Honestly, what exactly do you do if the parcel of land where your home used to be caves away in a landslide? Do you still have ownership rights on the slide area? (Or a riverbed moves on your parcel, or the land is washed away in a hurricane)
Earth: Nature, you missed one
Nature: I got you, fam
Wait, is this the one Facebook said God saved? Did he change his mind?
God is a fickle bitch apparently!
Have you read the Old Testament?! A third of it is God being an asshole, another third is the Hebrews being fucking stupid, and the final third is blood sex and rock and roll.
That poor millionaire. Hopefully they have a second house they can stay at.
Only once they evict the tenants…
At this stage it’s like nature is trying to make a point.
I think nature’s still in the slightly giving hints phase. But i also think a point was made here. Nature is like making the point, that there won’t be a last man standing, after it’s done with us humans.

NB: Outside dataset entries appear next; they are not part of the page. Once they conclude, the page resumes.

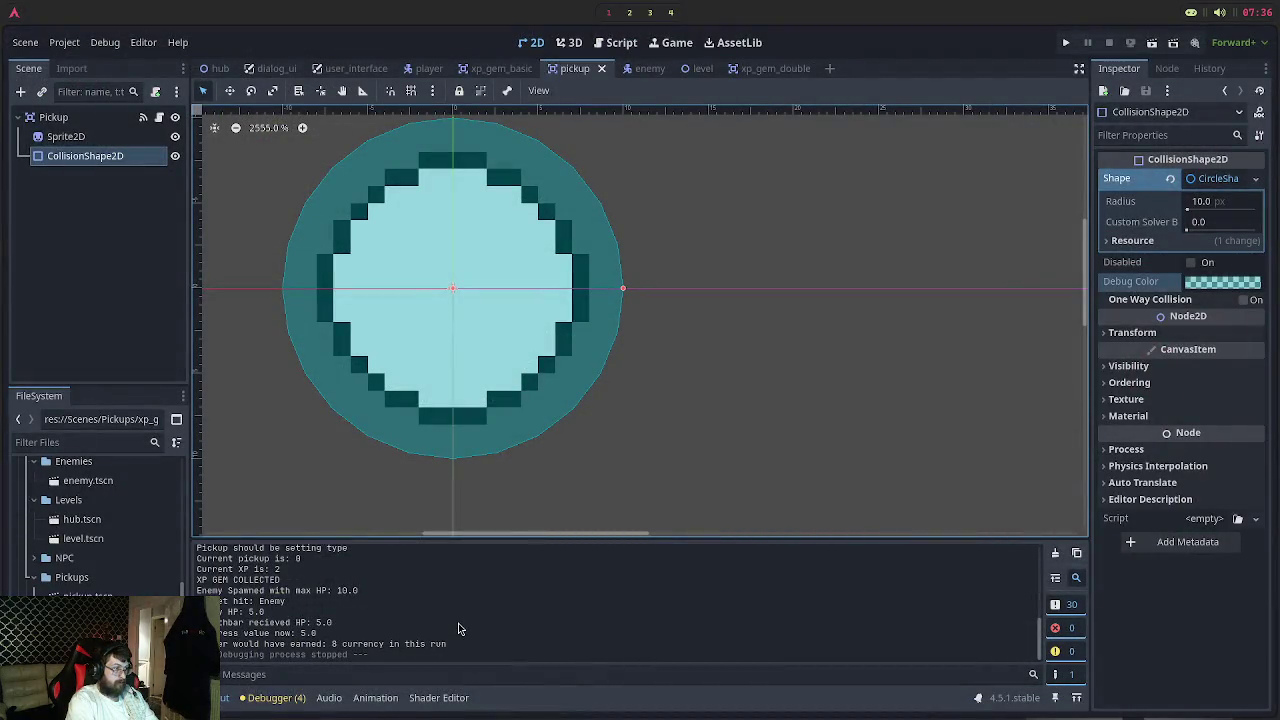
scroll(459, 628, "up", 2)
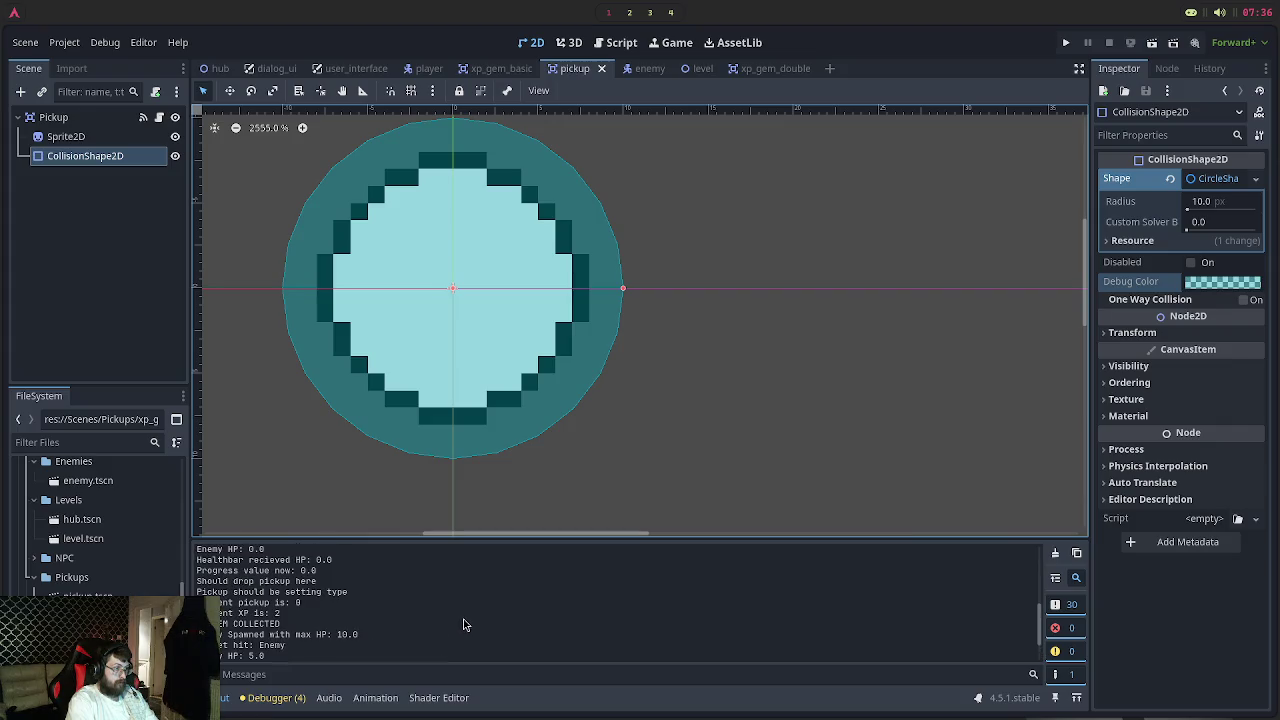
scroll(463, 624, "down", 2)
Review the xp_gem.gd, enemy.gd and pickup.gd signal code, then return to level_manager.gd
key("super+2")
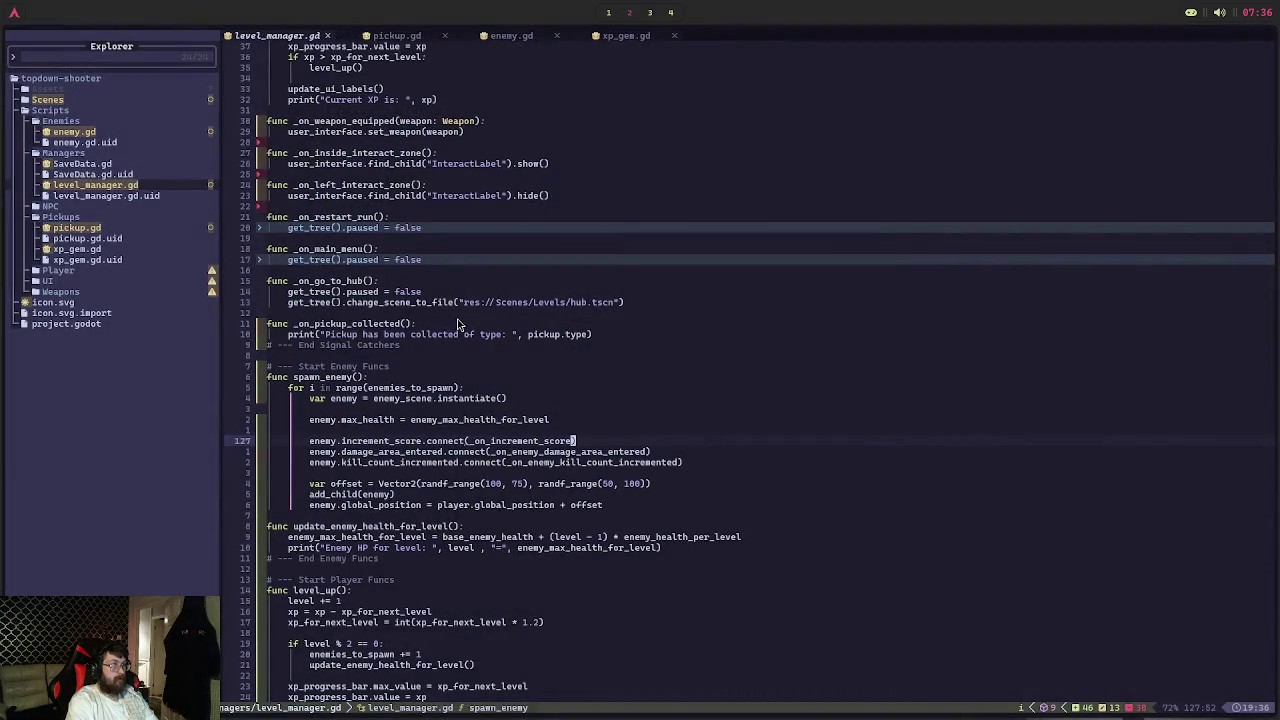
scroll(516, 328, "up", 6)
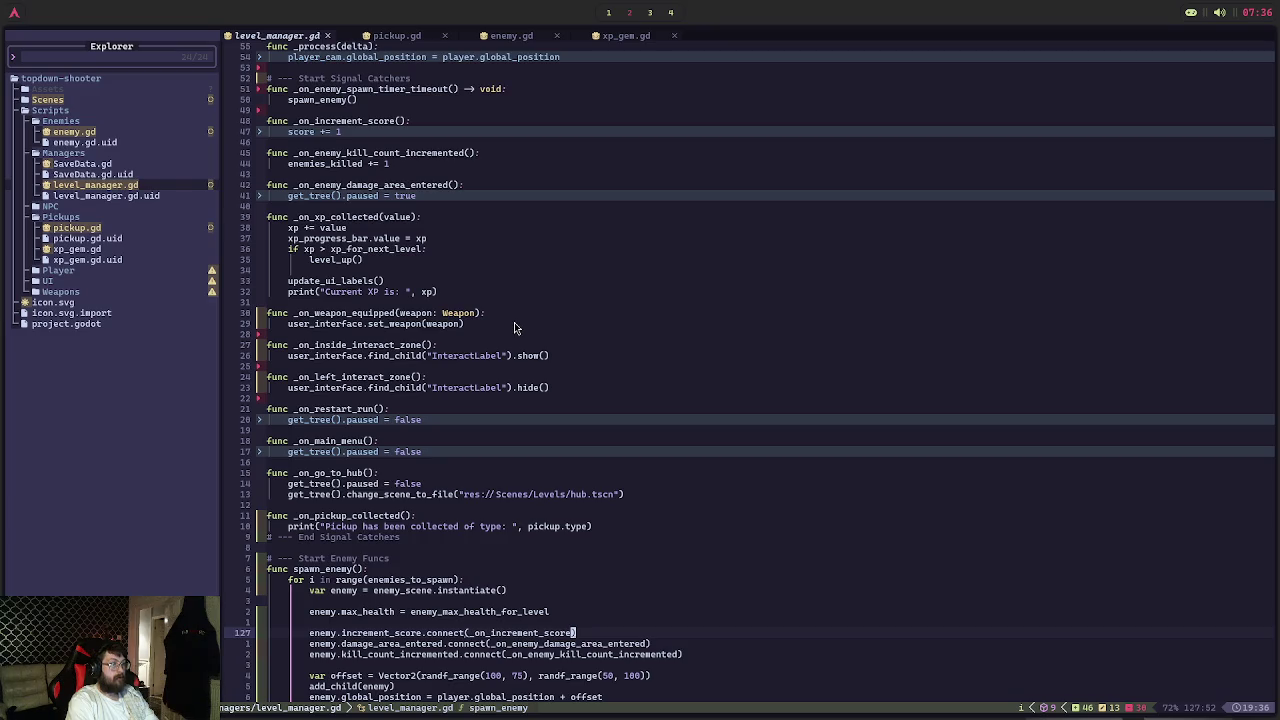
scroll(505, 330, "up", 12)
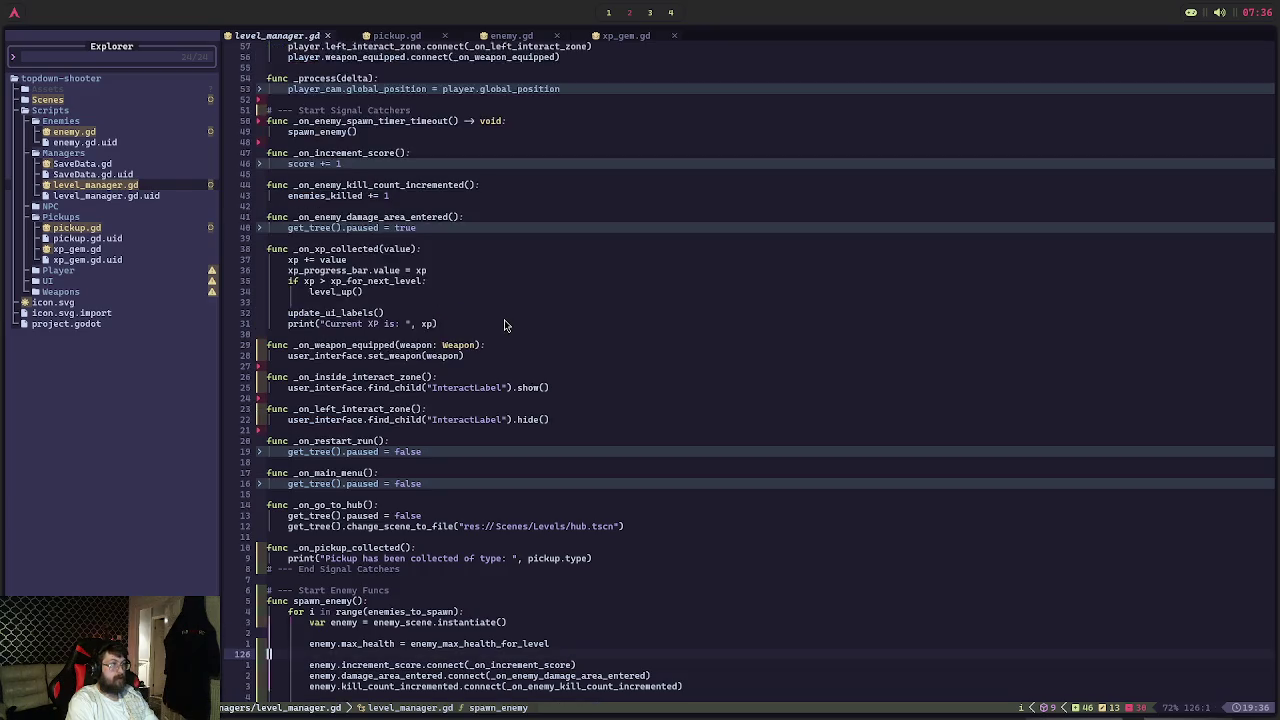
key("ctrl+o")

Unfortunately a not insignificant number of people in the US think the LA fires are God’s punishment for the nations semi-tollerance of trans people so we won’t be able to take the hints.
Ignore those people they are only suitable as sacrifice for a Blót.

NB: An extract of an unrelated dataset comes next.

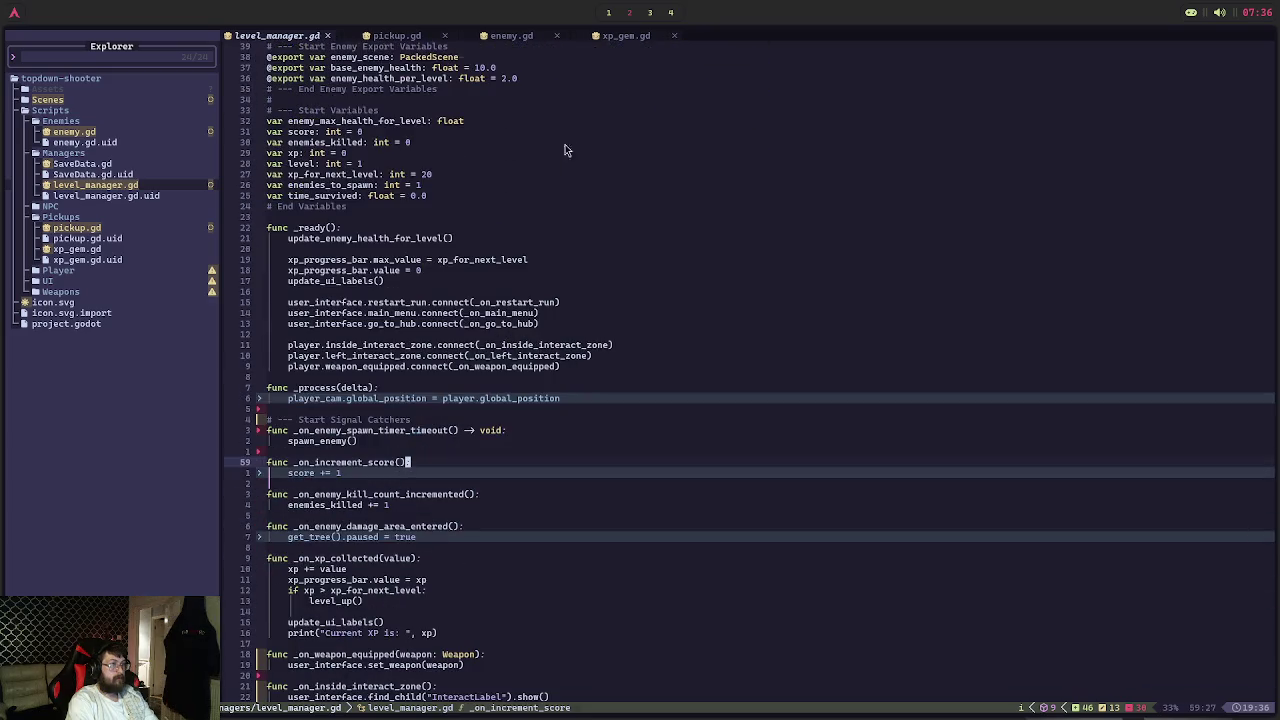
left_click(622, 36)
left_click(533, 36)
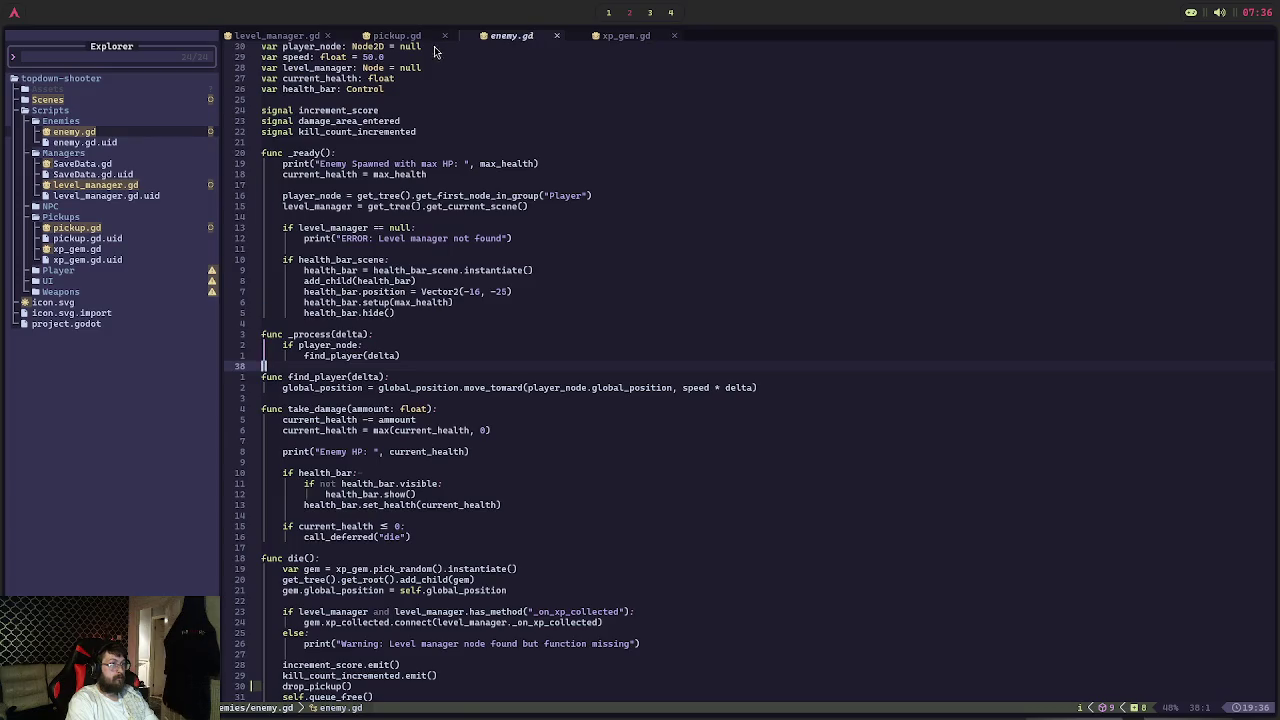
left_click(416, 38)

Wait, I thought God was punishing us for the gays? Or was it masturbation? Pre-marital sex? Why not punish us for murder or greed or theft? Or letting so many people go hungry and homeless?
/s
That’s the great thing about God. He can be angry about everything all at once!

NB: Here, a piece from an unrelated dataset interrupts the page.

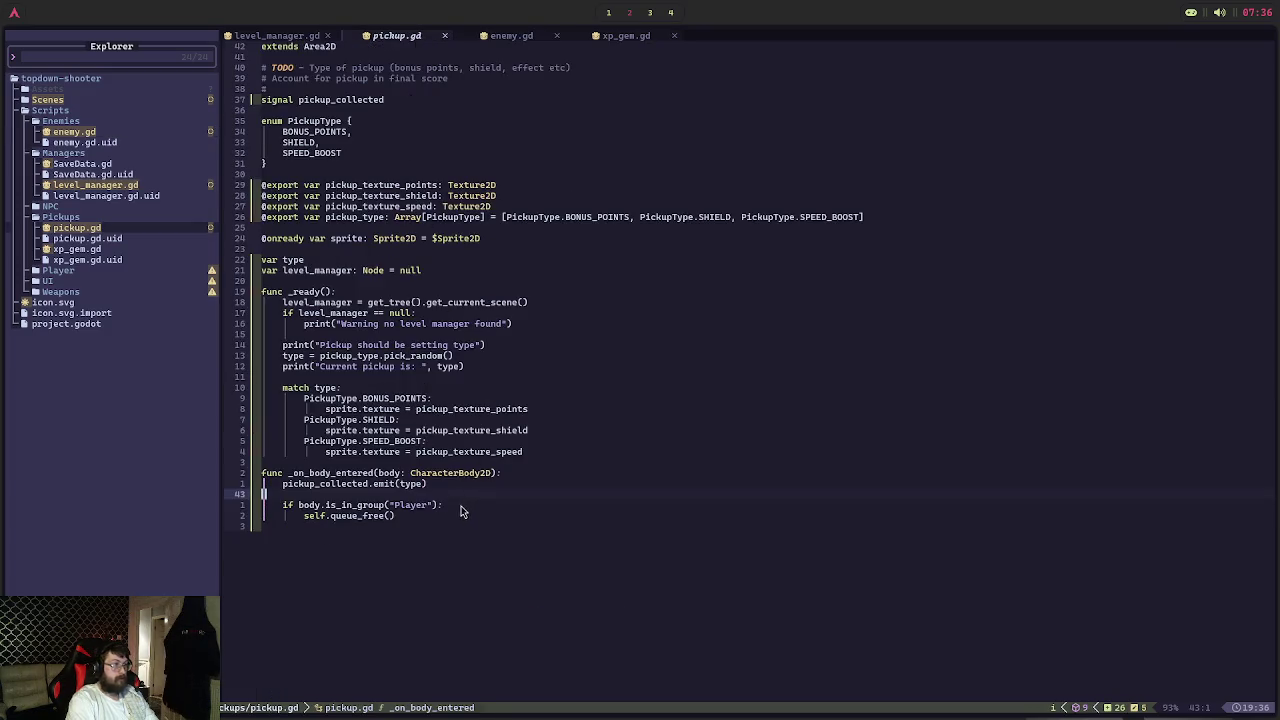
left_click(300, 36)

https://longreads.com/2018/12/04/the-case-for-letting-malibu-burn/
amazing link I just finished reading, didn’t realize until the end it’s like 30 years old
“Total fire suppression,” the official policy in the Southern California mountains since 1919, has been a tragic error because it creates enormous stockpiles of fuel. The extreme fires that eventually occur can transform the chemical structure of the soil itself. The volatilization of certain plant chemicals creates a water-repellent layer in the upper soil, and this layer, by preventing percolation, dramatically accelerates subsequent sheet flooding and erosion. A monomaniacal obsession with managing ignition rather than chaparral accumulation simply makes doomsday-like firestorms and the great floods that follow them virtually inevitable.
That’s pretty interesting. I’m not sure about southern California, but other parts of the southwest have hydrophobic soils that exacerbate flash flooding. This addition of vulcanized plant matter with the same characteristics would just make it worse.
The parched hillsides with sparse vegetation don’t accommodate many tonnes of water being dumped onto them from the air.
Ultrahot fires these days tends to loosen up the top foot or two of soil both through root burnout and pure thermal expansion. I know in the burn areas near my house, if you go out a month after the fire your boots will practically disappear in dry topsoil flour. Add literally any water and it turns into soup.
The topsoil becomes hydrophobic for a time due to the vaporized oils in plants and a bunch of physics I am fuzzy on. This means they’re less likely to absorb any water during the next rains after a wildfire and you get what are called post-wildfire debris flows (a type of mass wasting/landslide). They’re so predictable that planning for them and predicting where they will occur is a regular part of wildfire response in certain states.
Your boots may sink into soup and add any sort of slope and that hillside is going down.